Among the entries below, find the lines that hold the word "referrerpolicy" and report them.

◇ ◇ ◇ ◇

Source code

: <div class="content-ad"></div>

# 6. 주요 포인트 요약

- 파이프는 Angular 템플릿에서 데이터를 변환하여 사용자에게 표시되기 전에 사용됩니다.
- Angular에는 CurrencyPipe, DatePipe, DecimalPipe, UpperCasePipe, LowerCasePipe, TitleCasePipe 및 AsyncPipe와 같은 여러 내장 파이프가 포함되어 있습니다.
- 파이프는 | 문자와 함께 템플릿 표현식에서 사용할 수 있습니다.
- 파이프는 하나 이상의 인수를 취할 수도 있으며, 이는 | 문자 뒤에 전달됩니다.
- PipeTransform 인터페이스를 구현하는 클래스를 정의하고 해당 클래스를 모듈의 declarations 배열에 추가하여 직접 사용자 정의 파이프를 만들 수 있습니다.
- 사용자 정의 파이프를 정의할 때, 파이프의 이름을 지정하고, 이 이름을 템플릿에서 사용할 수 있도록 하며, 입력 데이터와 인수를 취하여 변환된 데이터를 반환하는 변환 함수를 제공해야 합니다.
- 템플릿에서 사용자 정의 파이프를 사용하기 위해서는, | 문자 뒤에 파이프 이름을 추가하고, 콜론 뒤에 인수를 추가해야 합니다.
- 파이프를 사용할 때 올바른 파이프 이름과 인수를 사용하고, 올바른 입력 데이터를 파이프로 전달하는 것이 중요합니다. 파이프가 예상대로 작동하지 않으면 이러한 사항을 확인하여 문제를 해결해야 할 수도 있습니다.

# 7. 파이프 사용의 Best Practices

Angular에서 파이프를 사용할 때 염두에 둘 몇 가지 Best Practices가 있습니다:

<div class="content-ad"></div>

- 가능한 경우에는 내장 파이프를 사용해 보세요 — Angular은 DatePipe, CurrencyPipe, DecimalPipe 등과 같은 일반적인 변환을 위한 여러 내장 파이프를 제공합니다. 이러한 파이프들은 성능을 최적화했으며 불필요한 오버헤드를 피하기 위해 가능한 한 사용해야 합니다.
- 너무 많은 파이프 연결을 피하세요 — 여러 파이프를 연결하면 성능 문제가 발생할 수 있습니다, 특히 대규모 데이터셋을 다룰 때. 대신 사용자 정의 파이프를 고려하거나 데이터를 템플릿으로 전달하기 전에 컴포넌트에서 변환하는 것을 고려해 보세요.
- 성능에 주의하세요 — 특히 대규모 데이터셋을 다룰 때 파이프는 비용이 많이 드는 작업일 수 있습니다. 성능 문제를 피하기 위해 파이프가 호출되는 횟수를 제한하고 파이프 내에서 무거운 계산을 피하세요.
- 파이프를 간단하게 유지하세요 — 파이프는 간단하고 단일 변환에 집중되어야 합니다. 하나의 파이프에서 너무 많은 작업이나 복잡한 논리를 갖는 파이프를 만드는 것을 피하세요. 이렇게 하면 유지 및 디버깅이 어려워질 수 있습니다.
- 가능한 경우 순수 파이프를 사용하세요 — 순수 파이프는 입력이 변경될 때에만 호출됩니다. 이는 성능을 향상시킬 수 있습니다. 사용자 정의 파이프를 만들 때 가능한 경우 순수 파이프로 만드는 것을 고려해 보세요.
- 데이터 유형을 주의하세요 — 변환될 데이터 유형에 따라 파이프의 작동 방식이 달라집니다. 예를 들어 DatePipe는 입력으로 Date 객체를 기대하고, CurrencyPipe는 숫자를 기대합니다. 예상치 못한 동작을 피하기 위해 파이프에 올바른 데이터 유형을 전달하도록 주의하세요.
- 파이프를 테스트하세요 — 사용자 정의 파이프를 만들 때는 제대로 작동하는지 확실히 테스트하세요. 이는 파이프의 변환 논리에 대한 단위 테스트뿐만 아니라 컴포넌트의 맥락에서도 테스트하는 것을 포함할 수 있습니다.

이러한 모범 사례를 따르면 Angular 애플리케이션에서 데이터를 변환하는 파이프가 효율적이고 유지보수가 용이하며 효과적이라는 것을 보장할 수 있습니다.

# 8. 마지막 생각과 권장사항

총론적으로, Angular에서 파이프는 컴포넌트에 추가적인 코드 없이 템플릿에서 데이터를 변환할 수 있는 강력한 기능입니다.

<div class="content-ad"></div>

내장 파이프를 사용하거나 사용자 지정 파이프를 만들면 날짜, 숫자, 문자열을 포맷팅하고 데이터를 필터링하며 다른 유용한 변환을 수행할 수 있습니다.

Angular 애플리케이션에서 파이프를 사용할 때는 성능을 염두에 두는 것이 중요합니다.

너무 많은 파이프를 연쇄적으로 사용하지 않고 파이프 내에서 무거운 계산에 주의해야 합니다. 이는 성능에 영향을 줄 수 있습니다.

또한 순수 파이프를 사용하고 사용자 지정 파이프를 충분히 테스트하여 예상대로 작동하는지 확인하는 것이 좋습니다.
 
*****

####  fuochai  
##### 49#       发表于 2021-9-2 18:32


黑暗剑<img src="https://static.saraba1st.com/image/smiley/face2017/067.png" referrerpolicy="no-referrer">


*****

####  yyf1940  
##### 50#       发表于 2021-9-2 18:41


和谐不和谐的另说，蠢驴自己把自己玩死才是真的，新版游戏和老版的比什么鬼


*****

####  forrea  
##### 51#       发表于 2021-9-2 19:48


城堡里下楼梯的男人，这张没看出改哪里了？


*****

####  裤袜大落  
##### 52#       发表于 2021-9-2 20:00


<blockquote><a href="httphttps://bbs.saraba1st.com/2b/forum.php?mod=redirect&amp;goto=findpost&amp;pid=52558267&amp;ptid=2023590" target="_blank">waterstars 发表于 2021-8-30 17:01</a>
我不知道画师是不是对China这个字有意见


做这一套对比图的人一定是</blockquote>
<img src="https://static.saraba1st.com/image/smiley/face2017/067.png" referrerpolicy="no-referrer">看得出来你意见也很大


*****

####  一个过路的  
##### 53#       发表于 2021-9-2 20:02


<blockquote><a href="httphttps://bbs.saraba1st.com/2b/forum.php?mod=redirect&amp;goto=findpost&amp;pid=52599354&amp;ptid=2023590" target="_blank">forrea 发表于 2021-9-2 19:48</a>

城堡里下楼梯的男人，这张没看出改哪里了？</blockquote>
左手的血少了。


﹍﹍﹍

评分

◇ ◇ ◇ ◇

:: SOLUTION TO THE EXERCISE ::
黑暗剑<img src="https://static.saraba1st.com/image/smiley/face2017/067.png" referrerpolicy="no-referrer">
<img src="https://static.saraba1st.com/image/smiley/face2017/067.png" referrerpolicy="no-referrer">看得出来你意见也很大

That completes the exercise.